A Torque on Conventional Magnetic Wisdom
July 23, 2019 | University of Illinois College of EngineeringEstimated reading time: 7 minutes
Physicists at the University of Illinois at Urbana-Champaign have observed a magnetic phenomenon called the "anomalous spin-orbit torque" (ASOT) for the first time. Professor Virginia Lorenz and graduate student Wenrui Wang, now graduated and employed as an industry scientist, made this observation, demonstrating that there exists competition between what is known as spin-orbit coupling and the alignment of an electron spin to the magnetization. This can be thought of as analogous to the anomalous Hall effect (AHE).
For a long time now, physicists have known about interesting phenomena such as the AHE in which spins of a certain species accumulate on a film edge. Their accumulations are detectable with electric measurements. This type of experiment requires the magnetization of the film to point perpendicular to the plane of the film. In fact, the Hall effect and similar experiments such as the AHE in the past all use an applied magnetic field (for non-magnetic samples) or the magnetization of the film (for magnetic samples), always perpendicular to the plane of the film.
Effects like the AHE had not been found for magnetizations that point in-plane, until now.
By taking advantage of the magneto-optic Kerr effect (MOKE), which can probe the magnetization near the surface of a magnetic sample, Wang and Lorenz demonstrated that an electrical current modifies the magnetization near the surface of a ferromagnetic sample to point in a direction different from the magnetization of the interior of the sample. It is not necessarily strange that the magnetization near the surface can differ from that in the interior, as evidenced by previous experiments in spin-orbit torque. However, the Illinois researchers used a purely ferromagnetic film, whereas past experiments in spin-orbit torque combined ferromagnets with metals that have a property called "spin-orbit coupling."
This discovery has implications for energy-efficient magnetic-memory technology.
Magnetism & conventional spin-orbit torque
Magnetism is ubiquitous--we use it every day, for example, to stick papers to a refrigerator door or to ensure that our phone chargers do not detach prematurely.

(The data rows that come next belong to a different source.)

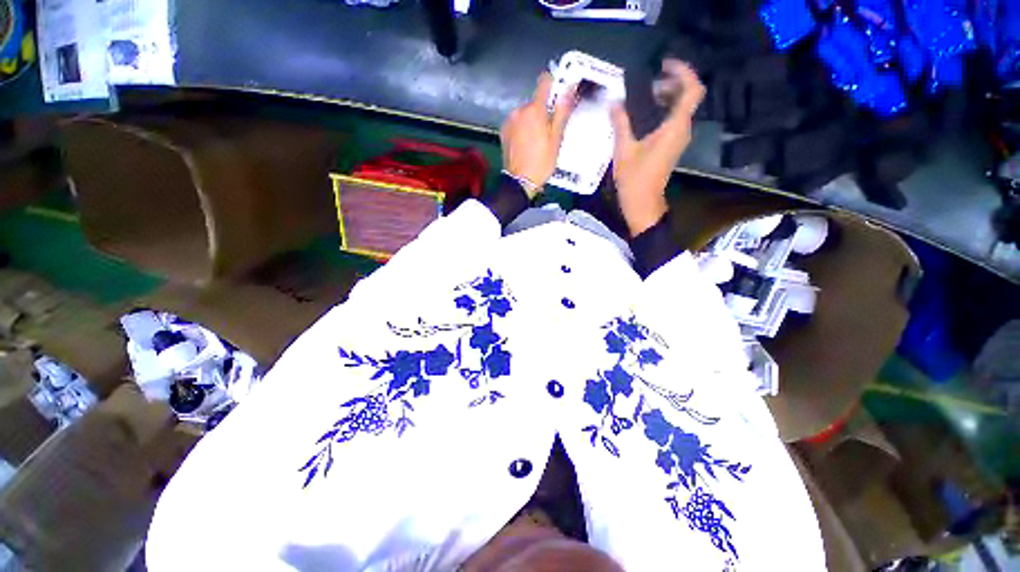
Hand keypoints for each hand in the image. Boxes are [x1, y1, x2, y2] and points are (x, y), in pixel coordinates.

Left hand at [500, 72, 576, 197]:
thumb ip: (562, 112)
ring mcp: (509, 121)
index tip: (558, 94)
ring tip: (537, 140)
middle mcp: (519, 110)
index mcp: (534, 109)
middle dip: (542, 111)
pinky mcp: (503, 131)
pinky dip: (522, 128)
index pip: (544, 82)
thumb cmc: (541, 162)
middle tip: (549, 130)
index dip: (553, 84)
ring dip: (531, 120)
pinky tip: (526, 144)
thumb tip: (568, 89)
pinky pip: (516, 123)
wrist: (520, 181)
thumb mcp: (556, 139)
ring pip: (525, 113)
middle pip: (534, 102)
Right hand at [610, 60, 704, 236]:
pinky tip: (643, 114)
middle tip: (648, 81)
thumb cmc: (635, 179)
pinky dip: (662, 111)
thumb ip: (621, 123)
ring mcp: (678, 139)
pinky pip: (673, 120)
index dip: (683, 72)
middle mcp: (682, 129)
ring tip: (642, 95)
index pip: (692, 90)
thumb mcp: (623, 150)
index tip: (664, 65)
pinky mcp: (672, 146)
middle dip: (671, 83)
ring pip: (680, 108)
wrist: (643, 204)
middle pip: (687, 96)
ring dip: (666, 97)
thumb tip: (614, 103)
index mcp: (675, 127)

Microscopically, magnetism arises from a collection of electrons, which all have a property known as spin. Spin is one source of angular momentum for electrons and its "movement" can be likened to how toy tops spin--though in actuality, in quantum mechanics, the motion of spin does not resemble anything in classical mechanics. For electrons, spin comes in two species, formally called up spin and down spin. Depending on how the spins collectively point, a material might be ferromagnetic, having neighboring electron spins all pointing in the same direction, or antiferromagnetic, having neighboring electron spins pointing in opposite directions. These are just two of several types of magnetism.
But what happens when magnetism is combined with other phenomena such as spin-orbit coupling?
Lorenz notes, "There is an entire family of effects that are generated from simply running an electric current through a sample and having the spins separate. The anomalous Hall effect occurs in thin ferromagnetic films and is seen as the accumulation of spins on the edges of the sample. If the magnetization points out of the plane of the film--that is, perpendicular to the plane of the sample surface--and a current flows perpendicular to the magnetization, then accumulations of spins can be seen. But this happens only if the ferromagnetic film also has spin-orbit coupling."
Spin-orbit coupling causes the spin species--up or down--to move strictly in certain directions. As a simplistic model, from the point of view of electrons moving through a film, they can scatter to the left or right if something interrupts their movement. Interestingly, the spins are sorted based on the direction that an electron moves. If the left-scattered electrons have spin up, then the right-scattered electrons must have spin down and vice versa.
Ultimately, this leads to up spins accumulating on one edge of the film and down spins accumulating on the opposite edge.
Conventional spin-orbit torque (SOT) has been found in bilayer structures of a ferromagnetic film adjacent to a metal with spin-orbit coupling.
Lorenz points out, "In the past, this has always happened with two layers. You need not just a ferromagnet, but also some source for the spins to separate to induce a change in the ferromagnet itself."
If a current flows through the spin-orbit coupled metal, the up and down spins separate like in the AHE. One of those spin species will accumulate at the interface where the ferromagnet and the metal meet. The presence of those spins affects the magnetization in the ferromagnet near the interface by tilting the spins there.
Lorenz continues, "It was always assumed--or at least not investigated heavily--that we need these metals with a strong spin-orbit coupling to even see a change in the ferromagnet."
The results of Wang and Lorenz's experiment now directly challenge this assumption.